Local storage fallback
Source : src/services/storage.py:56-66
For development without AWS:
# From src/services/storage.py:36-66
LOCAL_MODE = os.getenv( "LOCAL_STORAGE" , "0" ) == "1"
if LOCAL_MODE :
path = os.path.join( "/tmp/local-artifacts" , key)
os.makedirs(os.path.dirname(path), exist_ok = True )
with open (path, "wb" ) as f:
f.write(data)
else :
s3.put_object( Bucket = BUCKET , Key = key, Body = data)

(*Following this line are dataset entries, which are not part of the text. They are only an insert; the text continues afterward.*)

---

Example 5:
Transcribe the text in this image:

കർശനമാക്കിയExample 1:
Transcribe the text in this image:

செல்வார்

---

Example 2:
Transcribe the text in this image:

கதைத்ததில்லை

Set LOCAL_STORAGE=1 to store artifacts locally at /tmp/local-artifacts/.
Stage 5: Download
Entry point : GET /artifacts/{artifact_type}/{id}
Source : src/api/routers/models.py:1057
Retrieval flow
# From src/api/routers/models.py:1105-1148
item = _registry.get(artifact_id)
if not item:
raise HTTPException( status_code = 404 , detail = "Artifact does not exist." )
meta = item.get( "metadata" ) or {}
source_uri = item.get( "source_uri" ) or meta.get( "source_uri" )

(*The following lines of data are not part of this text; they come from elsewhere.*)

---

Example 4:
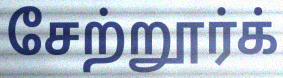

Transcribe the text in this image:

சேற்றூர்க்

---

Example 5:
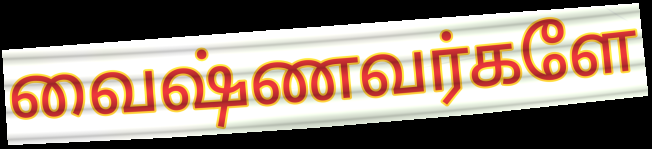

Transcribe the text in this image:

வைஷ்ணவர்களே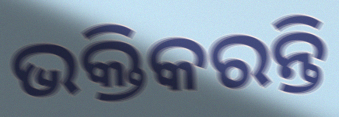
ଭକ୍ତିକରନ୍ତିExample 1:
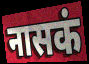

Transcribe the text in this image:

download_url = meta.get( "download_url" )
return Artifact(
metadata = ArtifactMetadata(
name = item[ "name" ],
id = item[ "id" ],
type = stored_type,
),
data = ArtifactData(
url = source_uri,
download_url = download_url
)
)
Presigned URLs
Source : src/services/storage.py:80-91
Download URLs are temporary S3 presigned URLs:
# From src/services/storage.py:80-91
def presign ( self , key : str , expires : int = 3600 ) -> str :
if LOCAL_MODE :
return f "local://download/ { key } "
return s3.generate_presigned_url(
"get_object" ,
Params = { "Bucket" : BUCKET , "Key" : key},
ExpiresIn = expires, # 1 hour default
)
Presigned URLs expire after 3600 seconds (1 hour) by default.
Stage 6: Delete
Entry point : DELETE /artifacts/{artifact_type}/{id}
Source : src/api/routers/models.py:1207
Deletion flow
# From src/api/routers/models.py:1208-1221
ok = _registry.delete( id )
if not ok:
raise HTTPException( status_code = 404 , detail = "Artifact does not exist." )

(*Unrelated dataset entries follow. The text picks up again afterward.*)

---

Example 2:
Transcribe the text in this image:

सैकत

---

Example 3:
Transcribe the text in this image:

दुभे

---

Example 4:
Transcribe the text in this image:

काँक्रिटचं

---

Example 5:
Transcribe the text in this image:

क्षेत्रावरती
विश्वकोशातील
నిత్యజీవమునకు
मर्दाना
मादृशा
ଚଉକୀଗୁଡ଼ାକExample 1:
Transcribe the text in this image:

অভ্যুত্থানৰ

return { "status" : "deleted" , "id" : id }
Registry deletion logic
Source : src/services/registry.py:129-136
# From src/services/registry.py:129-136
def delete ( self , id_ : str ) -> bool :
self ._load()
before = len ( self ._models)
self ._models = [m for m in self ._models if str (m.get( "id" , "" )) != id_]
if len ( self ._models) < before:
self ._save()
return True
return False
Deletion removes the artifact from registry.json but does not delete the ZIP file from S3. The artifact ZIP remains in storage.
State transitions
Valid transitions
Error states
Error Stage HTTP status Recovery Invalid URL Ingest 400 Fix URL format Low reviewedness Rating 424 Improve model quality S3 write failure Storing 500 Retry ingestion Artifact not found Download/Delete 404 Verify artifact ID
The registry.json file structure:
{
"models" : [
{
"id" : "1" ,
"name" : "bert-base-uncased" ,
"version" : "1.0.0" ,
"metadata" : {
"type" : "model" ,
"net_score" : 0.7234 ,
"reproducibility" : 0.8 ,
"reviewedness" : 0.89 ,
"license" : 1.0 ,
"code_quality" : 0.75 ,
"bus_factor" : 0.6 ,
"ramp_up_time" : 0.65 ,
"performance_claims" : 1.0 ,
"dataset_quality" : 0.7 ,
"dataset_and_code_score" : 1.0 ,
"treescore" : 0.8125 ,
"size" : {
"raspberry_pi" : 0.5 ,
"jetson_nano" : 0.75 ,
"desktop_pc" : 0.92 ,
"aws_server" : 0.95
},
"parents" : [ "google-bert/bert-base-uncased" ],
"download_url" : "https://s3.../artifacts/model/1.zip"
}
}
],
"id_counter" : 1
}
Best practices
Always validate inputs The ingestion service validates URLs, normalizes IDs, and checks score thresholds before persisting.
Handle failures gracefully Metric computation failures default to 0.0 without crashing the entire rating process.
Use presigned URLs Download URLs expire after 1 hour. Generate fresh URLs on each download request.
Monitor S3 writes Registry writes to S3 can fail. The system logs errors but doesn’t retry automatically.